Happy campers keep caravan parks in hot demand

By Irene Liitiaeinen

The tourism sector has been one of the more active asset classes of the past few years. A strong return to both domestic and international travel has improved occupancy, together with an increase in average daily rates, growing investment demand across Australia. Quality assets have been tightly held and the caravan park market is no exception, recording strong declines in investment activity during the last 18 months.

During 2023, $114.06 million changed hands across the country for caravan assets after peak investment activity in 2022 where over $300 million transacted. The highs in investment demand remain, despite the rising cost of finance, indicative of the long term confidence in the sector as well as the future-thinking of the private investor market. Many transactions often require little borrowing, with long-term land banking in mind given the escalation in residential values across the country. In 2024, sales of mixed use holiday parks, which offer cabins as well as caravan sites, have already exceeded $100 million. Northern NSW was a key location of interest together with smaller offerings in Queensland and Western Australian regional markets.
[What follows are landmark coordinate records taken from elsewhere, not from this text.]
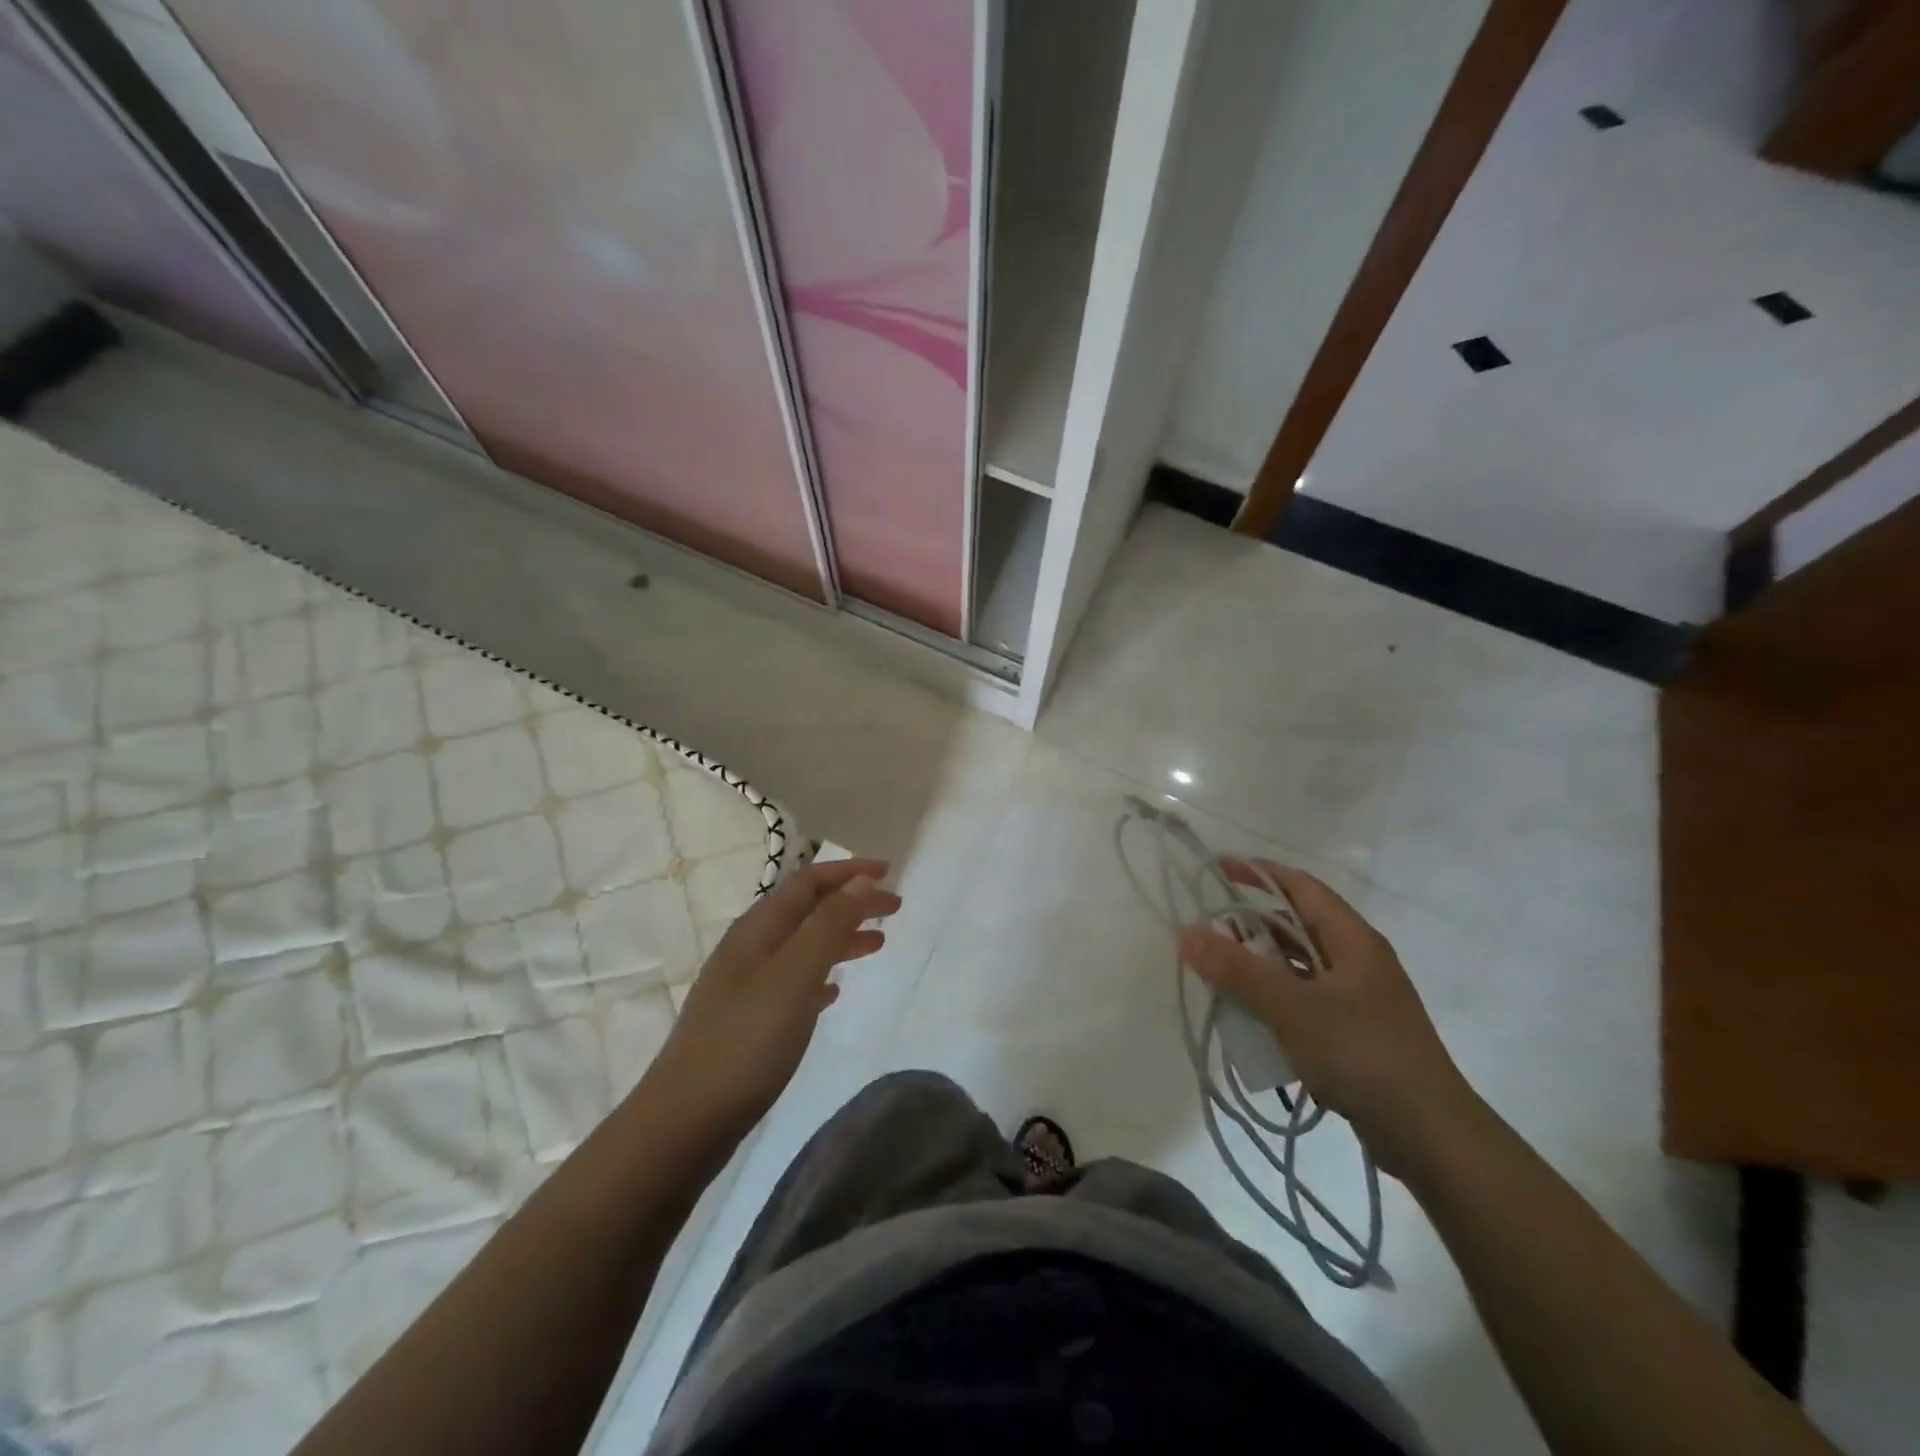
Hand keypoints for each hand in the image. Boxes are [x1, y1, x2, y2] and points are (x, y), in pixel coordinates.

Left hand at [656, 858, 899, 1130]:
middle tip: (894, 911)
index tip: (890, 873)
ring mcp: (746, 985)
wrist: (686, 1120)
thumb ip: (829, 925)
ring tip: (877, 945)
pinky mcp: (748, 1020)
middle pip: (808, 910)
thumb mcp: (795, 975)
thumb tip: (862, 880)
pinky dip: (821, 974)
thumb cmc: (746, 1040)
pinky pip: (794, 981)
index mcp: (759, 929)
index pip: (809, 881)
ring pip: (803, 945)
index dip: (850, 871)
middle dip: (851, 903)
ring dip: (840, 937)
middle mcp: (751, 948)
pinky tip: (834, 992)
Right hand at [1177, 861, 1473, 1174]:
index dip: (1260, 873)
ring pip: (1300, 967)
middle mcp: (1359, 961)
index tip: (1218, 869)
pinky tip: (1252, 1022)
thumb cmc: (1361, 1053)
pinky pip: (1307, 1001)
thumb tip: (1186, 933)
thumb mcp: (1291, 1007)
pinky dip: (1276, 1002)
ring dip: (1262, 968)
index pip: (1302, 887)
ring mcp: (1361, 1000)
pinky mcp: (1357, 1035)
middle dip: (1252, 927)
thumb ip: (1237, 969)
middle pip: (1298, 927)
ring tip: (1221, 978)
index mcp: (1353, 940)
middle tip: (1209, 935)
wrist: (1430, 1136)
Yields for these assets are mixed, with the quality of the asset and land potential (beachfront, regional centre, development approvals) all factoring into value. This year, transactions have ranged from as low as 6.0 per cent to upwards of 9.5 per cent, with private investors, family offices, and operator/occupiers the most active buyer groups.

The attraction of caravan parks as an asset class is understandable, with limited start-up and ongoing maintenance required, the asset can operate on limited resources and can offer high returns. The drive holiday market grew in popularity during the pandemic as travel movements were restricted. Post-pandemic we continue to see strong occupancy levels with the flexibility and relatively low cost attractive to many travellers. A growing “grey nomad” sector in Australia has seen many retirees increase visitor nights, together with remote workers, however, couples and families still remain the largest occupier group with the ability to bring pets an added bonus.

During 2023, the total visitor nights saw a minor annual decline nationally, representing 59.84 million (down from 60.30 million nights). Despite this small fall in the number of nights, visitor numbers were up at 15.72 million with expenditure reaching $10.72 billion, the highest spend on record. Results across each state were mixed with NSW and Victoria the only markets recording visitor night growth, collectively accounting for half of all paid nights. Occupancy has also been high in April achieving 59.8 per cent in NSW and 64.9 per cent for Victoria, down from January highs of 73.7 per cent and 71 per cent respectively.

Some of the smaller markets have also seen quality results, Tasmania seeing occupancy reach 80 per cent earlier this year, while both Western Australia and South Australia saw occupancy around 60 per cent this last month and set new highs in revenue per site.

Supporting the growth in occupancy anticipated for these destinations, has been the continued uptick in caravan registrations. In 2023, 765,150 caravans were registered in Australia growing 5.3 per cent in the last year, campervans also growing registrations by 4.9 per cent highlighting the ongoing requirement for holiday facilities such as caravan parks.